• _Work order_: Your task is to repeat exactly the lines below between the line holding "14: (699, 217, 1.64)" and the line holding "30: (429, 63, 0.79)", inclusive, and only those.

┏━━

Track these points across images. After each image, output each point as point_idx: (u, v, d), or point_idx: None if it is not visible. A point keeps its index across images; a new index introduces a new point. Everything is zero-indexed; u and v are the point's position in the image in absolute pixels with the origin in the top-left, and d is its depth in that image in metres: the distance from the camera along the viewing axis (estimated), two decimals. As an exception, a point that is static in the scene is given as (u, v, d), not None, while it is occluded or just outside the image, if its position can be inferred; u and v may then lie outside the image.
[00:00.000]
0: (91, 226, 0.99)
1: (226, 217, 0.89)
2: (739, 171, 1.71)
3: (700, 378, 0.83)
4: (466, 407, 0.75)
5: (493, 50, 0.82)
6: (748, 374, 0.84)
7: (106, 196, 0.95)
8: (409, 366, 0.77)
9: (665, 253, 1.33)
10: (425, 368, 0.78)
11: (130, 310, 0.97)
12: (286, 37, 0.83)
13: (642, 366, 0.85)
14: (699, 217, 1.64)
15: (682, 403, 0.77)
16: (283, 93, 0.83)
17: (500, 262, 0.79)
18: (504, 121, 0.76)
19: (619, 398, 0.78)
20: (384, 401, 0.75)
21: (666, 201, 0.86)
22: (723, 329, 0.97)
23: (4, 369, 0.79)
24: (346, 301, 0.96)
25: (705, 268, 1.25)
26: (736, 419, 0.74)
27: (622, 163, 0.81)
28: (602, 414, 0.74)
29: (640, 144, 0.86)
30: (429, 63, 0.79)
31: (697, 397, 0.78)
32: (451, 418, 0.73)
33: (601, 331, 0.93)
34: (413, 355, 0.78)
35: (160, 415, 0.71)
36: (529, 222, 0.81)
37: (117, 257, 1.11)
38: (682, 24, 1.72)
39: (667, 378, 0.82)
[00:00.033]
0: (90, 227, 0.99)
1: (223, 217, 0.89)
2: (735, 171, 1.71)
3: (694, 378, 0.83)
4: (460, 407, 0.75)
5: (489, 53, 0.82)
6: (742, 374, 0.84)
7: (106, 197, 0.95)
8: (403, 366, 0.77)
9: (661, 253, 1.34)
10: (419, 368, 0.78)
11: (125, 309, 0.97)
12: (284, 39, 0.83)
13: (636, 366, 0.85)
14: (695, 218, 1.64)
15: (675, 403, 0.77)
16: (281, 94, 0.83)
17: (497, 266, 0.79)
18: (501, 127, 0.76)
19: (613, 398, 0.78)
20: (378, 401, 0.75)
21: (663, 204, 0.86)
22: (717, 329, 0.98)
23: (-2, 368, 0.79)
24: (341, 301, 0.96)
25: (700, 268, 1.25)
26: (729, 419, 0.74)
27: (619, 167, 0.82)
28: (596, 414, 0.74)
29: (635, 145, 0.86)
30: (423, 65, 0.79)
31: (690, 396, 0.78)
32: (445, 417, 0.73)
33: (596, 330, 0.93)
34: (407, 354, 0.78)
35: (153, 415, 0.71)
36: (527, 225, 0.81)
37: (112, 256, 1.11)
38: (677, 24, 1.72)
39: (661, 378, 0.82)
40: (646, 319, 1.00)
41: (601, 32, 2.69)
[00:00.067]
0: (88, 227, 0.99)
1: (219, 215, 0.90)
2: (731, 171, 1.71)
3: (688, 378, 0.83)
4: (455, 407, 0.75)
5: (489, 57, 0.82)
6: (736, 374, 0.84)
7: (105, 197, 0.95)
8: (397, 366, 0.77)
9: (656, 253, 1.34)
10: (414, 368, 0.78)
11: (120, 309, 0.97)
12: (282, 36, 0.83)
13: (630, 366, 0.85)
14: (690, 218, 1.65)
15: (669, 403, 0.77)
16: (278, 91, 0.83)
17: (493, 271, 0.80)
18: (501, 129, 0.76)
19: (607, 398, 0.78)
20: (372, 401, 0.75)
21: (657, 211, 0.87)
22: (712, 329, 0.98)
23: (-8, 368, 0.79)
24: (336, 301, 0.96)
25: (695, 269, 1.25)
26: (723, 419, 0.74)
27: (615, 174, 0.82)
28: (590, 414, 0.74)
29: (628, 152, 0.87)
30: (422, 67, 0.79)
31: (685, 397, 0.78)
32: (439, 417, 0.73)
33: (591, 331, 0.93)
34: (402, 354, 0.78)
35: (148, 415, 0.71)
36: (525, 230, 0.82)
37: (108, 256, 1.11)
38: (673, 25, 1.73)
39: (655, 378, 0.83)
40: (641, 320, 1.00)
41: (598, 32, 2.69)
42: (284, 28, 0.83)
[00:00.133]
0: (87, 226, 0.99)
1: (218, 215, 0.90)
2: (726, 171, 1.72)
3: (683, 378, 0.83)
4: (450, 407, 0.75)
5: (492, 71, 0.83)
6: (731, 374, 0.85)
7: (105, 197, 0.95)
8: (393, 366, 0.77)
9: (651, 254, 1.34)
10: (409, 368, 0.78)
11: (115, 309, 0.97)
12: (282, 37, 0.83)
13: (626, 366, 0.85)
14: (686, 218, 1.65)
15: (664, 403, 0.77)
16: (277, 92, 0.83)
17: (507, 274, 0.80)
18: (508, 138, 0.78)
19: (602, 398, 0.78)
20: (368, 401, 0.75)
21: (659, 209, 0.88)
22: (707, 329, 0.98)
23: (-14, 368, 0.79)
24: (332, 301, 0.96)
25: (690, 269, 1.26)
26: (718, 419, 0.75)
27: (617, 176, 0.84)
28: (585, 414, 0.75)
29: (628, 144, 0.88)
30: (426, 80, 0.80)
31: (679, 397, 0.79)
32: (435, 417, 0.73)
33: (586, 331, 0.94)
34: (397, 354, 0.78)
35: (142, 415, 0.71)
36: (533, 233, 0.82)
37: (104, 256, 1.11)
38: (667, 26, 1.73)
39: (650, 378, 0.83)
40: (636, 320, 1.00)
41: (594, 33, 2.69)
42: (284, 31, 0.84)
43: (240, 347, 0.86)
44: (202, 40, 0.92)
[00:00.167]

┗━━

• _Result of the task_:
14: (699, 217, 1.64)
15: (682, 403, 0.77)
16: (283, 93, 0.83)
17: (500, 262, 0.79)
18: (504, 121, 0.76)
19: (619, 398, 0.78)
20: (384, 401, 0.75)
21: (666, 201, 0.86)
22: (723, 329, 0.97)
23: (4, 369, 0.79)
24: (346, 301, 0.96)
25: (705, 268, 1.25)
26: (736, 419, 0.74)
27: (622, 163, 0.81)
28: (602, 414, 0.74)
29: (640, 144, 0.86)
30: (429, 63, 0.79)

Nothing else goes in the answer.